局部肿瘤低分割放疗后MDSC的动态变化及其趋化与激活机制研究

Hypofractionated radiotherapy is a common method for local radiotherapy of malignant tumors, which can promote the transformation of “cold tumors” into “hot tumors” and thus promote anti-tumor immunity. However, studies have found that hypofractionated radiotherapy can also generate immunosuppression microenvironment and promote treatment resistance and tumor metastasis. Our and other studies have confirmed that hypofractionated radiotherapy can induce myeloid derived suppressor cells (MDSCs) to accumulate in the tumor and led to immunosuppression. Specific molecular mechanisms need to be further elucidated.
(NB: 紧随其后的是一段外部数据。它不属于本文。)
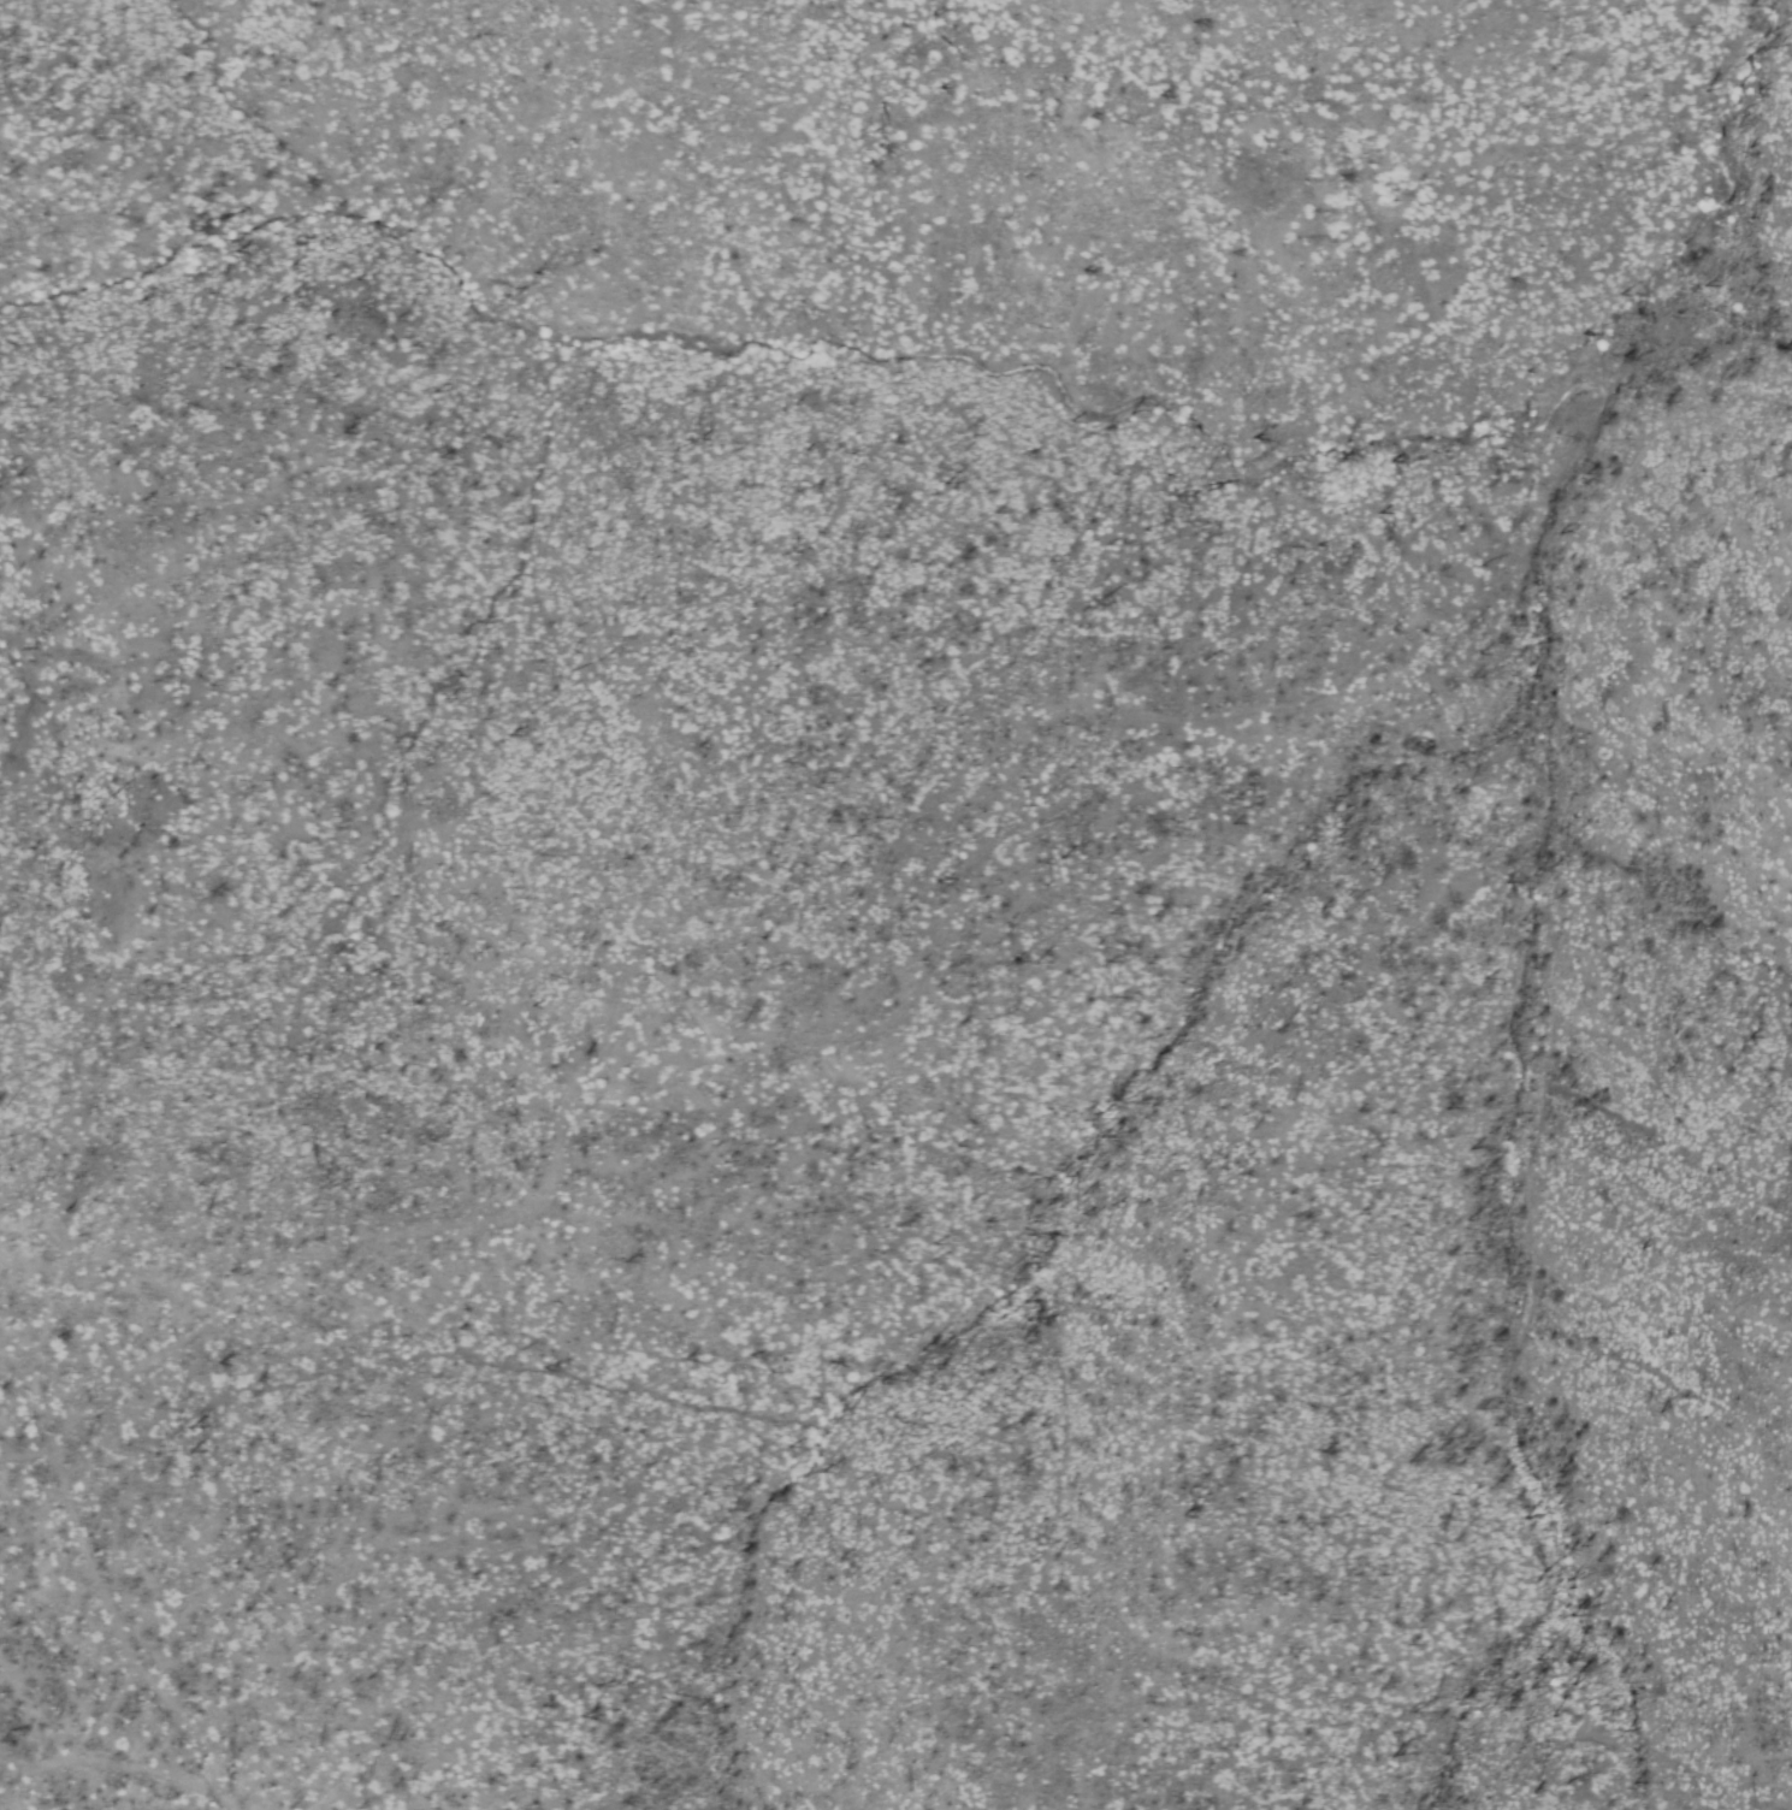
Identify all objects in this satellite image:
road: (858, 1033)
road: (1539, 1042)
road: (65, 1495)
road: (117, 1768)
road: (331, 1792)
To study the dynamic changes of MDSCs in tumors and in vivo caused by hypofractionated radiotherapy, especially to elucidate the mechanism of MDSCs chemotaxis and activation, which is extremely important for clinicians to select the optimal timing and method for inhibiting MDSC, and to optimize the combination therapy strategy in clinical practice. We previously demonstrated that MDSCs in the early stage of radiotherapy were aggregated in tumor and subpopulation changed, accompanied by high expression of chemokine receptors CXCR2, CXCR4, and PD-L1. In this study, we will further study the dynamic changes and subgroup functions of MDSC on the basis of the previous findings to elucidate the molecular mechanisms of MDSCs chemotaxis and activation in tumor, and to verify the inhibition effect on MDSC, caused by differential inhibition of CXCR2, CXCR4, etc., and on intratumor accumulation and killing activity of cytotoxic immune cells, such as CART and OVA-CTL on this basis, to optimized the combination therapy strategy. The implementation of this project will provide an important foundation for further understanding of radiotherapy-induced MDSC chemotaxis and activation as well as specific intervention of MDSC to improve the therapeutic efficacy of malignant tumors.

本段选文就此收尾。